I still have all of those books on my bookshelf, the very same ones I read and loved as a child. Easy Bake Ovens come and go. But those volumes are my sacred treasures.

It’s no surprise, then, that I’ve tried to pass along my love of books to my son. We’d read together every night before I’d tuck him into bed and he’d fall asleep saying goodnight to the moon. When he got a bit older, we’d laugh until we ached at the adventures of a boy who saved the world in his underpants, and we were enchanted by a wardrobe that lead from a country house to a frozen world far away.

And every December, we’d pull our favorite holiday classics from the bookshelf, laughing at the Grinch and spying Santa along with a man in his nightshirt and cap on the night before Christmas. Marley’s ghost always scared us, but we loved the Ghost of Christmas Present.

One of my favorite holiday memories of books doesn’t involve a holiday classic at all, and it happened in a very unlikely place --- the hospital ER.

My son was very young, no more than six or seven years old. It was Christmas Eve, and carloads of grandparents and friends were on their way. The tree was glittering with lights, dinner was simmering on the stove, the house was flickering with candles. And my son informed me that he was sick.

He crept out of his room and down to the kitchen looking like a wet rag. Worse, he was burning up with fever. I called the doctor and she told me take him to the ER. Best not to take any chances. So I bundled him up and we were nearly out the door when at the last moment, I grabbed one of the gifts for him that I had tucked under the tree. It was a beautiful, illustrated version of THE HOBBIT. I knew how long ER waits could be, and I thought we could look at it together to help pass the time. I hoped to get some medication and have him tucked into his own bed at home long before the relatives descended.

It was not to be. He had pneumonia and had become very dehydrated. We’d be spending the night there. As I sat with my precious boy in the ER on Christmas Eve, his arm hooked up to both fluids and antibiotics, his little hand in mine, his eyes fluttering closed, I opened THE HOBBIT and began to read aloud.

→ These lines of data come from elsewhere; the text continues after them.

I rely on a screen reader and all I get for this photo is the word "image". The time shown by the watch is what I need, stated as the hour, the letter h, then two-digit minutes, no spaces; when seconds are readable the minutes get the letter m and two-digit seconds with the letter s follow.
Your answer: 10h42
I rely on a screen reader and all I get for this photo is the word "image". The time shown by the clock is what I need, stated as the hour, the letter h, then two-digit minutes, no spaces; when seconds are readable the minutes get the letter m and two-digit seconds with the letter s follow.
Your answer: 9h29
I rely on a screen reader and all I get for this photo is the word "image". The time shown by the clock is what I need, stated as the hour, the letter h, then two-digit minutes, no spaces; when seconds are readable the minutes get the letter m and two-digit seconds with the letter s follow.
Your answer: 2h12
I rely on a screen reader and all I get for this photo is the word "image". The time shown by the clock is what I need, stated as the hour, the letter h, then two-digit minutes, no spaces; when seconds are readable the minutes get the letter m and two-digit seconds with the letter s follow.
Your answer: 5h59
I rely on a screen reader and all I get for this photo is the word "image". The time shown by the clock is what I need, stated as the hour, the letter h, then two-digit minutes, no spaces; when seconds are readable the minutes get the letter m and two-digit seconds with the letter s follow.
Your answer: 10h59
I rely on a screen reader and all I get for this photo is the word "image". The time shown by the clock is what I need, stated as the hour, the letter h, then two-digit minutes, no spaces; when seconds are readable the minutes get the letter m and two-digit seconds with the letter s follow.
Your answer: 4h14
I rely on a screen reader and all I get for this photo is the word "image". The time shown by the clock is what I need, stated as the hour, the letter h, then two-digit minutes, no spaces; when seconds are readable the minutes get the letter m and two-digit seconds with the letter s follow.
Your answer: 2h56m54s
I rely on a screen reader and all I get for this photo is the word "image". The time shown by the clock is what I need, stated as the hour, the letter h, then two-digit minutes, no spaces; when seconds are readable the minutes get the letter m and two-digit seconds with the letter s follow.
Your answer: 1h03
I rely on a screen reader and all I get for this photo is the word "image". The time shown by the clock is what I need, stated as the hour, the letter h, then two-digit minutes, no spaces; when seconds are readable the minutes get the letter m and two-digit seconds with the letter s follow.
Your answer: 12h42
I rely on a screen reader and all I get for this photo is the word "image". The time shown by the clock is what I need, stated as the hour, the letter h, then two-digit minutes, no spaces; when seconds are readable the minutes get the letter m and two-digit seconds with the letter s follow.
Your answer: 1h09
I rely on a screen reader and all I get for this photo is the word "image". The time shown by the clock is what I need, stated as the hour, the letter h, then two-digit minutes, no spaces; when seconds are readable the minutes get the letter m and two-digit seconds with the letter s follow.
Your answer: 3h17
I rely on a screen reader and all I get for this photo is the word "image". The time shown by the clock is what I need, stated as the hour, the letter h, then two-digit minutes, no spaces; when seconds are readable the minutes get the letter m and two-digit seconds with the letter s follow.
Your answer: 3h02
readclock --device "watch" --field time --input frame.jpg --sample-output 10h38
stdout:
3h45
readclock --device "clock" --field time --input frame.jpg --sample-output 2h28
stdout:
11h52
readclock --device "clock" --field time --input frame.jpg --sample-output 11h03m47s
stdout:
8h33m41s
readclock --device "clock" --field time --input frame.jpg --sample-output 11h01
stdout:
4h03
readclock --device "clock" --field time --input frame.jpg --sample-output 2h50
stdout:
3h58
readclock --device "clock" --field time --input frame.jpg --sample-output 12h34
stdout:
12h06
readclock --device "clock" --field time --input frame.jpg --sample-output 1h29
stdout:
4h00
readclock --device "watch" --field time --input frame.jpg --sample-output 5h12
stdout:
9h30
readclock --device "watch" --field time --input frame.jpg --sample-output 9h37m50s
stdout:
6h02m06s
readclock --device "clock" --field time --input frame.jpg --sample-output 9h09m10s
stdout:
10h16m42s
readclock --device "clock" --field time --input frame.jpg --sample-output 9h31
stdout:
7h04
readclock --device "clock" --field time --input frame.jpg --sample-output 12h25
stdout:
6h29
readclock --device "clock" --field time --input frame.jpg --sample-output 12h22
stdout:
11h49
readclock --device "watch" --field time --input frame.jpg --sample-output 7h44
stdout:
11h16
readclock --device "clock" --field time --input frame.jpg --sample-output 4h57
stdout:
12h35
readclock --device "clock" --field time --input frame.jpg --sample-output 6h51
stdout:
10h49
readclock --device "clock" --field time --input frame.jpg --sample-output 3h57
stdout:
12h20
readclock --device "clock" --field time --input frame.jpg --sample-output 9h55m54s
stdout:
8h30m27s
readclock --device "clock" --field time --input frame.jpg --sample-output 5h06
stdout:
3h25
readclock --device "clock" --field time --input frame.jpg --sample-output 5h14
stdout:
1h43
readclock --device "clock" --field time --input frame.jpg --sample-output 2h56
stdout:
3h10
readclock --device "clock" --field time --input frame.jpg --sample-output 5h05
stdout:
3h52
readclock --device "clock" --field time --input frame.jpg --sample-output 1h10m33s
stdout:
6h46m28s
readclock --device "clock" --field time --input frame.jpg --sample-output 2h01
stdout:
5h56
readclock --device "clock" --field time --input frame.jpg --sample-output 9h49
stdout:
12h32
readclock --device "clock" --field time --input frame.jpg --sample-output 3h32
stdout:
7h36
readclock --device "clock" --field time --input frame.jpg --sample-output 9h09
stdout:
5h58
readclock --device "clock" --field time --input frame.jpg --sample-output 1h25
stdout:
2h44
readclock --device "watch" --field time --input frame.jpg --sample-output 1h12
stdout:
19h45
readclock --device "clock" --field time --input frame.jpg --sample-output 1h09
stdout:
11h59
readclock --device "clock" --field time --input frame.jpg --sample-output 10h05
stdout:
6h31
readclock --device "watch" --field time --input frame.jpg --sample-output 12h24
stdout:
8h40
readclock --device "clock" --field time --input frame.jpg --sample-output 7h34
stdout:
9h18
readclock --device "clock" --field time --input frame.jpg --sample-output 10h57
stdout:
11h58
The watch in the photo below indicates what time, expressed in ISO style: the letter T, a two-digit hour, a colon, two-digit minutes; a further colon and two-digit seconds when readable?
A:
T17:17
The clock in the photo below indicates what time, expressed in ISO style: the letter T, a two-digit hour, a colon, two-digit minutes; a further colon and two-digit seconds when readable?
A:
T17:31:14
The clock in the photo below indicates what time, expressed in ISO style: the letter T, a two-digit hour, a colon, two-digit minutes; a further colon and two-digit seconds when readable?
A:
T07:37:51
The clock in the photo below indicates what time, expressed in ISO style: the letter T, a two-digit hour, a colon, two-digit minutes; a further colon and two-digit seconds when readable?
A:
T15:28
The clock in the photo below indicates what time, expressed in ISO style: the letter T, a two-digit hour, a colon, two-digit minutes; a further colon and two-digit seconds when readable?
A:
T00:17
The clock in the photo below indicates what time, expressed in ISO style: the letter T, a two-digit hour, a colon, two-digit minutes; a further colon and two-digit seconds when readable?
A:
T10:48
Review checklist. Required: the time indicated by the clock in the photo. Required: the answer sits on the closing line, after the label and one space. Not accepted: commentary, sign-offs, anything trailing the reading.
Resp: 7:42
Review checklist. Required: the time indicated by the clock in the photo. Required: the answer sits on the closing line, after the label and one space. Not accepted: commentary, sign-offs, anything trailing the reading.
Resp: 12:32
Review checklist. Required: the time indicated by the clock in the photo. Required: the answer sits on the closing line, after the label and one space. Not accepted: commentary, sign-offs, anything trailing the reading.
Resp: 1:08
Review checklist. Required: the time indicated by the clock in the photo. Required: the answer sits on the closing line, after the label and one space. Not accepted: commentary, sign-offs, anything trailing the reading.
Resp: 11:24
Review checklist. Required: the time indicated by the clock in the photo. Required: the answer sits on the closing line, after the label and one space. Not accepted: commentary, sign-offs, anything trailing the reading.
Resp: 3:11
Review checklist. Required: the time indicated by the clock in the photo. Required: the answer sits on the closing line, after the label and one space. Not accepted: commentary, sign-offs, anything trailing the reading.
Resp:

There weren’t many other patients in the ER that night. All was dark and quiet. A single light above my son’s bed illuminated the pages. As I read the tale of hobbits and wizards, trolls and dragons, adventure and elves, my son’s eyes began to open. Soon, I noticed a nurse, and then another, and then a doctor with a clipboard, all standing there, listening. Everyone who wasn’t tending to a patient had gathered around the mother reading to her son in the ER on Christmas Eve.

Not the ideal way to spend the holiday, but magical all the same. I encourage you to find a little magic of your own between the pages of a book during this enchanted season, and all throughout the year. I know I will be doing the same.